▶ Activity
Retype the text of each item below word for word, leaving out the pictures.

▶ Chart comprehension data
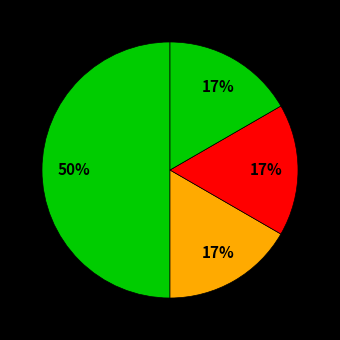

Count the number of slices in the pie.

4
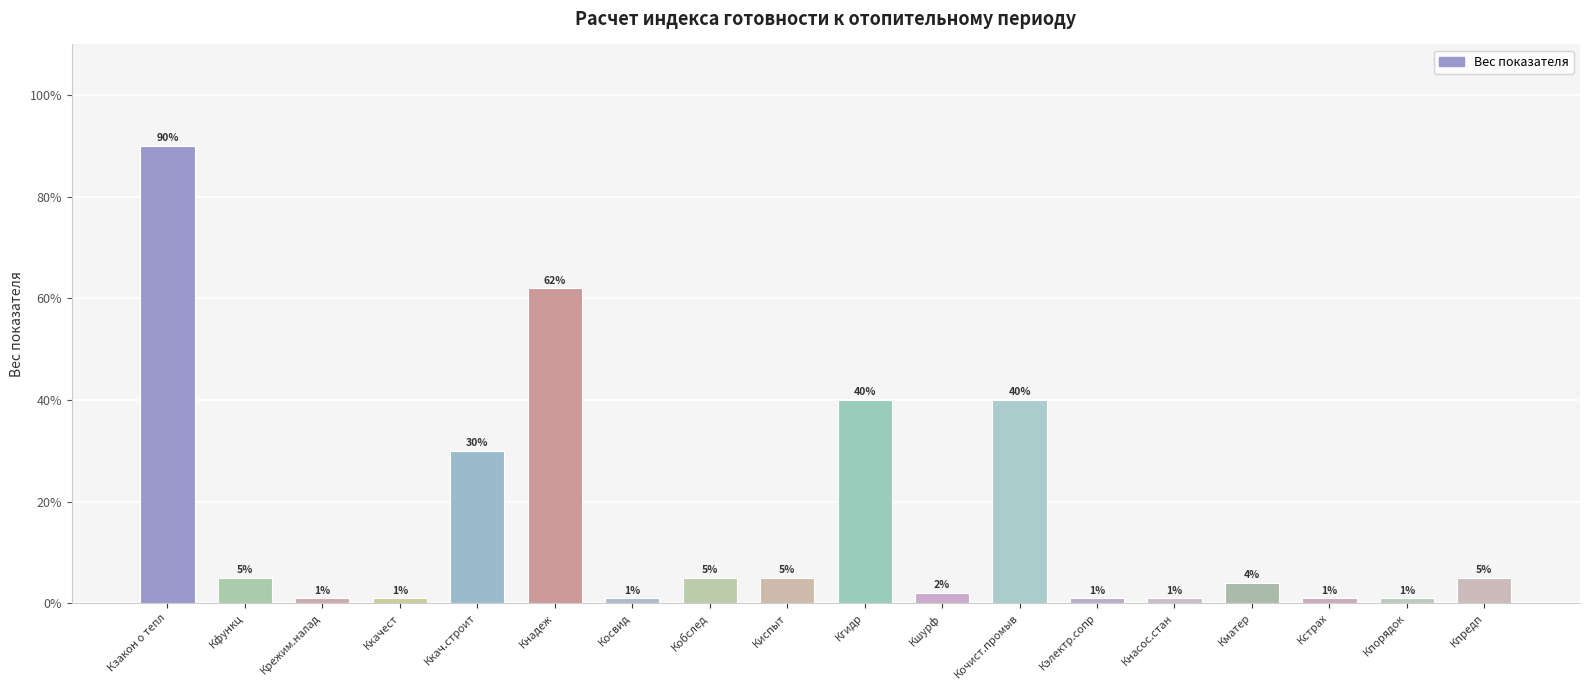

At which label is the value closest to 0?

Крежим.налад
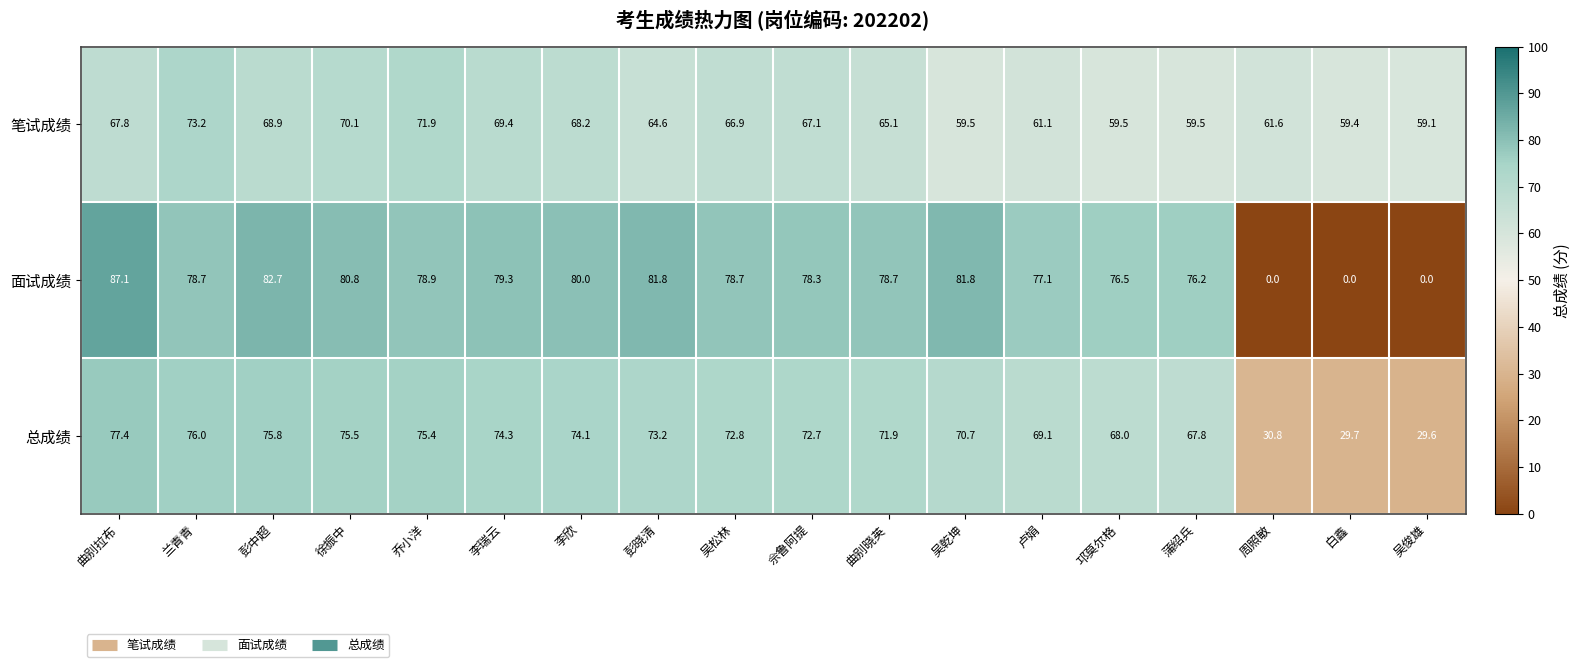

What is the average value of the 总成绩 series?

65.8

▶ Your solution
Count the number of slices in the pie.

4

At which label is the value closest to 0?

Крежим.налад

What is the average value of the 总成绩 series?

65.8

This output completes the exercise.